—Order, Supreme Court, Bronx County (Robert L. Cohen, J.), entered on or about August 3, 1994, which denied defendant’s motion to vacate the judgment of conviction pursuant to CPL 440.10, is unanimously reversed, on the law and the facts, and the judgment of conviction, rendered February 22, 1994, which convicted defendant, after a jury trial, of Murder in the Second Degree, and sentenced him to 20 years to life, is vacated and the matter is remanded for a new trial. Appeal from the same judgment is dismissed as moot.
The trial court erred in denying defendant’s CPL article 440 motion in light of allegations that defense counsel (Raymond Durand, Esq.) had multiple conflicts of interest due to his representation of various individuals associated with the case, and that newly discovered eyewitnesses could exonerate defendant and inculpate another of Durand’s clients. Specifically, defendant’s present attorney asserts that the eyewitnesses, who defense counsel failed to call at trial, would have stated that Arnold Garcia Rodriquez, who was known as "Chino” on the street, was the shooter, not defendant, and that Durand represented defendant, Chino, and another eyewitness (Hector Negron) simultaneously, without disclosing the conflict of interest to the court.

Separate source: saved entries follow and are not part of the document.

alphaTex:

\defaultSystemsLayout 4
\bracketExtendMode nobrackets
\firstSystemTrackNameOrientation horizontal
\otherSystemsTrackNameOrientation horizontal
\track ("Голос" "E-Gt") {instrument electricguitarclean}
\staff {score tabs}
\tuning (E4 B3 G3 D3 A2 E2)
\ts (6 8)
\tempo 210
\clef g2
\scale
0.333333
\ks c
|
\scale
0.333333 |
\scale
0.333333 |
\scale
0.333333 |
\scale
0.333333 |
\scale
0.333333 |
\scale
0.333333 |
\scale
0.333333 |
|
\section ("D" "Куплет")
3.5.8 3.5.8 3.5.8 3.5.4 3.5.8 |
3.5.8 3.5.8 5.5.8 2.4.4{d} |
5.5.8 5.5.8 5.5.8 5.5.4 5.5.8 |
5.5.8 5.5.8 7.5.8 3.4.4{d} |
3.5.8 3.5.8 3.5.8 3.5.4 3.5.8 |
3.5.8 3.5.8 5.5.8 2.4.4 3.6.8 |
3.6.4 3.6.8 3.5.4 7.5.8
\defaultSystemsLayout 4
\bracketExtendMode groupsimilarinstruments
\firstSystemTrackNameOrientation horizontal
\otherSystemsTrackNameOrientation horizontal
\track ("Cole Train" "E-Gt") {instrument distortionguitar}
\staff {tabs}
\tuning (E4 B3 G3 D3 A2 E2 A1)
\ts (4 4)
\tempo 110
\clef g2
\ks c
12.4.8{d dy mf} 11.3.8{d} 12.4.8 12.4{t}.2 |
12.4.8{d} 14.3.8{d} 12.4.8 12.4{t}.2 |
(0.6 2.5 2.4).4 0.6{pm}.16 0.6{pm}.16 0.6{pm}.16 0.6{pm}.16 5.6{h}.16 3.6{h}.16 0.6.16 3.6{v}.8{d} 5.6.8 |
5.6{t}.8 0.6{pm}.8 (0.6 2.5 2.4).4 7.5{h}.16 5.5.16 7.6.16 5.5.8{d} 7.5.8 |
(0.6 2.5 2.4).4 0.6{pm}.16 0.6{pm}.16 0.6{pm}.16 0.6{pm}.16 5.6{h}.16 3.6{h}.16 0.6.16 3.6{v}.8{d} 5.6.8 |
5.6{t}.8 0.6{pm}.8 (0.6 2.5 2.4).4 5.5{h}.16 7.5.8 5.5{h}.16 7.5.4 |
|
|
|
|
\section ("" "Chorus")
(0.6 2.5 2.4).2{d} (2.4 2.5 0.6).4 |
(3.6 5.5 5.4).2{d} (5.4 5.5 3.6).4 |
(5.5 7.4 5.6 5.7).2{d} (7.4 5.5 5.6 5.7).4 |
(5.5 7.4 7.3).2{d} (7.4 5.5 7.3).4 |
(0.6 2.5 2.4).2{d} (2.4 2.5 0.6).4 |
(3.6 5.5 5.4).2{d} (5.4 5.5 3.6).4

The right to effective assistance of counsel encompasses the right to conflict-free counsel so that counsel’s devotion to his client’s interests will be " ' "single-minded” ’ ” (People v Ortiz, 76 NY2d 652, 656, quoting People v Darby, 75 NY2d 449, 454). An attorney who simultaneously represents two clients whose interests actually conflict cannot provide effective assistance to either client and the possibility of divided loyalty also exists when the conflicting representations are not simultaneous (People v Ortiz, supra, at 656): "Even though a representation has ended, a lawyer has continuing professional obligations to a former client, including the duty to maintain that client’s confidences and secrets (People v Alicea, 61 NY2d 23, 29), which *506may potentially create a conflict between the former client and a present client.”
The potential conflict must bear a substantial relation to the conduct of the defense (People v Recupero, 73 NY2d 877, 879; People v Lombardo, 61 NY2d 97, 103), although the defendant need not show specific prejudice (see, People v Ortiz, supra; People v Alicea, supra). Once the Judge becomes aware of facts from which it appears that conflicting interests possibly exist, the Judge must conduct a record inquiry of the defendant to ascertain whether he is aware of the potential risks involved and whether the defendant wishes to continue on the same course (People v McDonald, 68 NY2d 1).

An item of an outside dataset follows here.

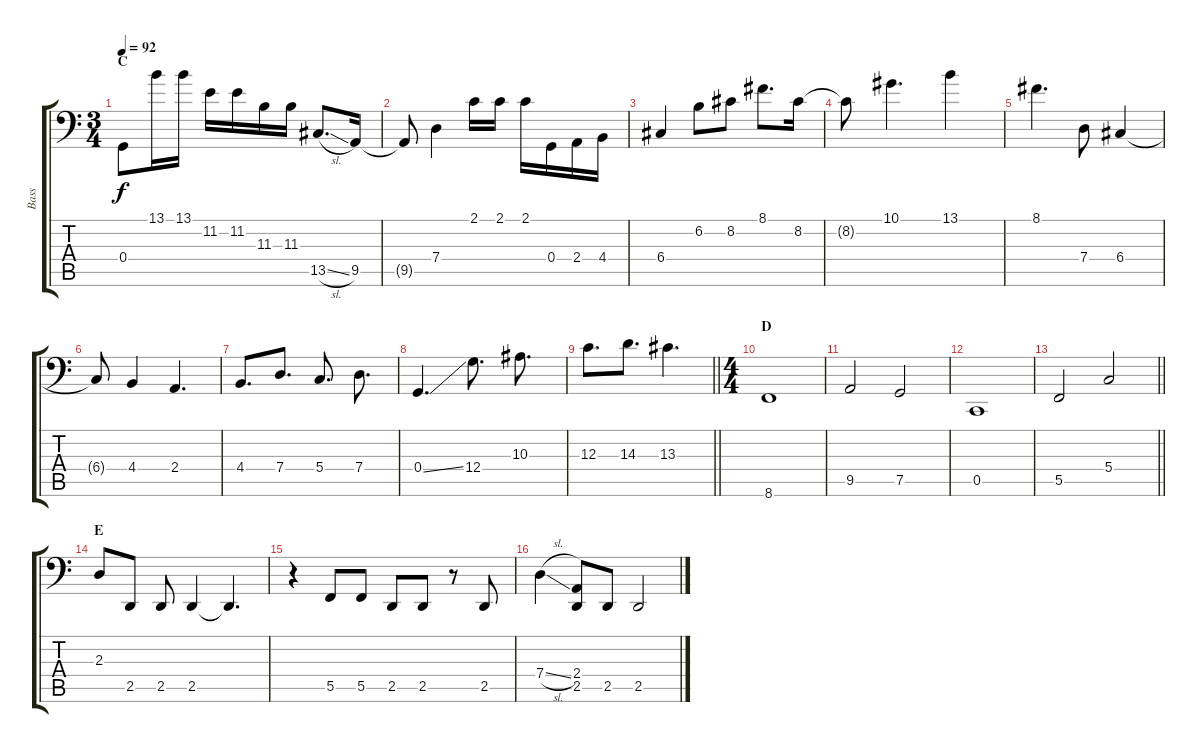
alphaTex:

In the matter before us, it cannot be ascertained, with certainty, when the court became apprised that an actual or potential conflict of interest existed. Even if the court had been aware of a potential conflict, however, the failure to conduct a Gomberg inquiry (People v Gomberg, 38 NY2d 307) mandates reversal only if defendant demonstrates that " ' "a conflict of interest, or at least the significant possibility thereof, did exist” ’ ”, and that the conflict bore a substantial relation to the conduct of defense (People v McDonald, supra, at 9, quoting People v Lombardo, supra, at 103).
With regard to Negron, while it is true that Negron’s testimony might have exculpated defendant, the fact that he did not testify, despite Durand’s indication to the jury during his opening statement that he would testify, demonstrates that a conflict may have existed. It is possible that he did not testify due to a pending drug case in which he was represented by Du-rand, and was concerned that if he was subjected to crossexamination in this case, his testimony with respect to his drug activities and his status as an employee in defendant’s drug enterprise might have been used against him in the pending case. Further, a conflict may have been created by the fact that Durand had represented Negron on more than one occasion, giving him a pecuniary interest, in that he may have been motivated to guard Negron’s interests to ensure that he would be retained in the future (see, People v McDonald, supra, at 10; United States v Jeffers, 520 F2d 1256, cert denied 423 US 1066).
In any event, once Negron "bolted” as his time to testify at trial drew near, a conflict-free attorney would have hired an investigator or would have sought a material witness order to ensure an exculpatory witness’ presence at trial. Durand might also have contacted the District Attorney’s office to request a favorable plea negotiation with respect to Negron’s outstand*507ing case in return for Negron’s truthful testimony identifying Chino as the killer. Durand, however, took absolutely no action despite the potential value of Negron’s testimony.
With regard to Chino, who was allegedly the triggerman, while Durand’s representation of him had ended a short time previously, questions of divided loyalty still exist as Durand had a continuing duty to maintain Chino’s confidences. In addition, despite the fact that every eyewitness identified Chino as the killer, and Durand had heard on the street that Chino was the real culprit, he did absolutely nothing to verify the information or to locate Chino. It is, therefore, clear to us that Durand’s prior representation of Chino, as well as Negron, affected his representation of defendant and the conduct of the defense (People v Ortiz, supra; People v Alicea, supra). Concur— Murphy, P. J., Rosenberger, Rubin, Tom and Mazzarelli, JJ.